Among all the files types used to store the data, perhaps the most widely used on is CSV. In a CSV file, first line is header of columns, and each subsequent line represents a data record separated by commas. In this article, we will learn to import the CSV file into R environment. So let’s get started.
CSV File
In a typical CSV file, the first line is the header of columns, and each subsequent line represents a data record with columns separated by commas. Here is an example.
Name, Gender, Age, Major
Ken,Male,24,Finance
Ashley,Female,25,Statistics
Jennifer,Female,23,Computer Science
Importing Data using built-in function
The simplest built-in function to import CSV file is read.csv()
function.
read.csv("C:\\...Your path...\\students_data.csv",stringsAsFactors = FALSE)
Please note, you can include double backward slash or single forward slash to mention the file path in a function. All the file path must be included into double quotes and file name must end with the file extension.

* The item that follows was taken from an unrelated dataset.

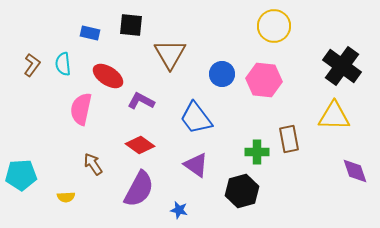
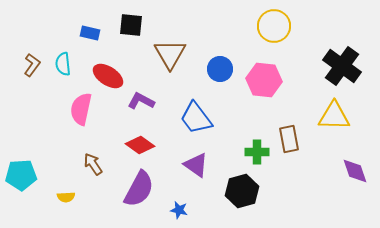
blue circle: moved 2 px left, 5 px up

Technically, CSV format is delimited data format that uses a comma (,) to separate columns and a new line to separate rows. More generally speaking, any character can be column separator and row separator. In this case more general version read.table()
function is used.
read.table("C:\\...Your path...\\students_data.csv",sep = ",",header=TRUE)
The sep
argument is used to mention the type of delimiter used in the file. This is field separator character. Values on each line of the file are separated by this character. The argument header=TRUE is used to show the names of variables as its first line.
Importing CSV file using readr package
The readr
package is another good choice to import tabular data in fast and consistent manner. Please install the package readr
and then you can use read_* family of functions to import the data.

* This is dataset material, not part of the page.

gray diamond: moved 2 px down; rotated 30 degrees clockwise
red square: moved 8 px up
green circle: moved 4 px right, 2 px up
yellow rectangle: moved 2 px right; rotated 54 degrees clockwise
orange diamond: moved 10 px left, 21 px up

read_csv("C:\\...Your path...\\students_data.csv")
There are additional handy arguments from read_csv()
function you can use while importing the data. These arguments are:
- n_max: The maximum number of rows to read
- skip: Number of lines to skip before reading the data
- na: strings to interpret the missing values
Here is an example:
read_csv("C:\\...Your path...\\students_data.csv",skip=1,n_max=2,na="empty",col_names = FALSE)
In this example we used:
- skip = 1, to skip the first row of the data set
- n_max = 2, to read max. 2 rows from the data set
- na = “empty”, to show the missing value observations as empty cell
- col_names = FALSE to show first row of the data set as not column name.
Sometimes, the data set comes in irregular format. The file content looks quite standard and tabular, but the number of spaces between each column is unequal across rows. In this case we can use read_table()

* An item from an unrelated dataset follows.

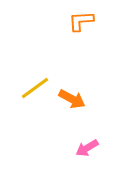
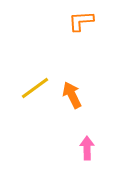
orange arrow: moved 4 px up; rotated 144 degrees counterclockwise
pink arrow: rotated 120 degrees clockwise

function, and this function is smart enough to figure out the irregularities in the data file.
The function in readr
are fast, and consistent and support the features of the built-in-functions which are much easier to use.
Writing data to CSV file
A typical procedure in data analysis is importing data from a data source, transforming the data, applying appropriate tools and models, and finally creating some new data to be stored for decision making. The interface for writing data to file is similar to that for reading data – we use write.* functions to export data frame to file.
write.csv(your_data,"C:\\...Your path...\\write1.csv")
The write.csv()
function allows us to modify the writing behavior. From the preceding output, we can notice there are some unnecessary components in it. For e.g. we don’t usually want the row names to be exported. We don’t need quotation marks around string values. To proceed, we can run the following code to export same data frame with the behavior and standard we want.
write.csv(your_data,"C:\\...Your path...\\write1.csv",quote = FALSE,row.names = FALSE)
Now the output is simplified CSV file.
Summary
In this article, we looked at some important function to import and export the CSV file. We learned:
- Importing CSV file using
read.csv()
function - Importing CSV file using
readr
package - Using various options while importing CSV file using
readr
package. - Writing CSV file using
base
write.csv( ) function.